- [CONSIGNE A] Citez le passage de l'extrait sur Taxi Téhéran compris entre « Se jouer des » et « sur trois (mini)caméras. », ces deux bornes incluses.

- [EXTRAIT SOURCE]
■ ■ ■

Se jouer des interdits

Venant après ceux-là, Taxi Téhéran en élargit sensiblement le spectre. S’il est toujours frappé d’interdit (le film est d’ailleurs dénué de générique, à défaut de la validation des autorités islamiques), Panahi y sort du confinement de sa maison pour renouer avec l’extérieur. A savoir, en la circonstance, les rues de Téhéran, qu’il sillonne au volant d’un taxi à bord duquel grimpent des personnages souvent hauts en couleur, passagers dont le réalisateur va filmer les conversations à l’aide d’un dispositif aussi minimaliste qu’ingénieux reposant sur trois (mini)caméras.

■ ■ ■

- [CONSIGNE B] Recopiez fidèlement les lignes des entrées, de celle qui contient « order: Charadriiformes » jusqu'à la fin des entrées, ces deux limites comprises.

- [DONNÉES DE L'EXERCICE]
■ ■ ■

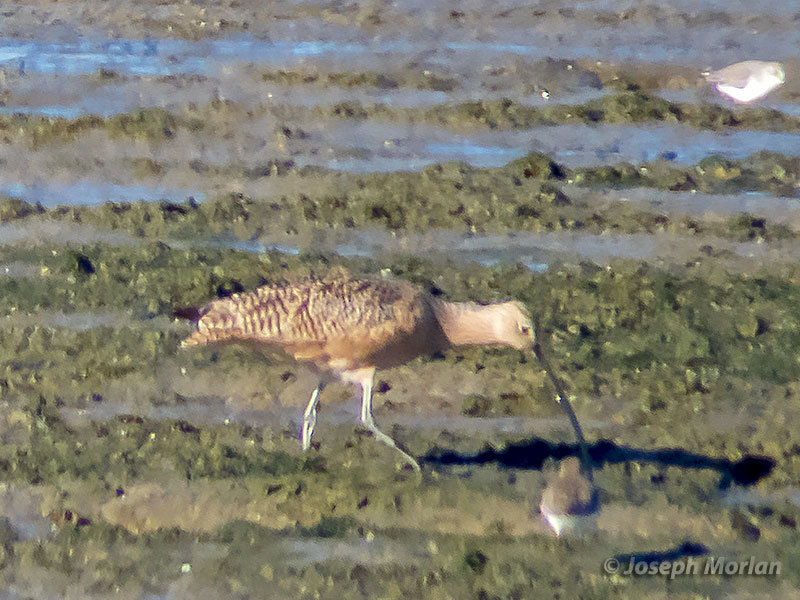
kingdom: Animalia
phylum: Chordata
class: Aves
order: Charadriiformes
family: Scolopacidae
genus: Numenius
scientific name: Numenius americanus
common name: Long-billed curlew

■ ■ ■

- [RÉPONSE A]
Se jouer des interdits

Venant après ceux-là, Taxi Téhéran en élargit sensiblement le spectre. S’il est toujours frappé d’interdit (le film est d’ailleurs dénué de générique, à défaut de la validation des autorités islamiques), Panahi y sort du confinement de sa maison pour renouer avec l’extérieur. A savoir, en la circonstance, les rues de Téhéran, qu’il sillonne au volant d’un taxi à bord duquel grimpent des personnages souvent hauts en couleur, passagers dont le réalisateur va filmer les conversations à l’aide d’un dispositif aussi minimaliste qu’ingénieux reposant sur trois (mini)caméras.

- [RÉPONSE B]
order: Charadriiformes
family: Scolopacidae
genus: Numenius
scientific name: Numenius americanus
common name: Long-billed curlew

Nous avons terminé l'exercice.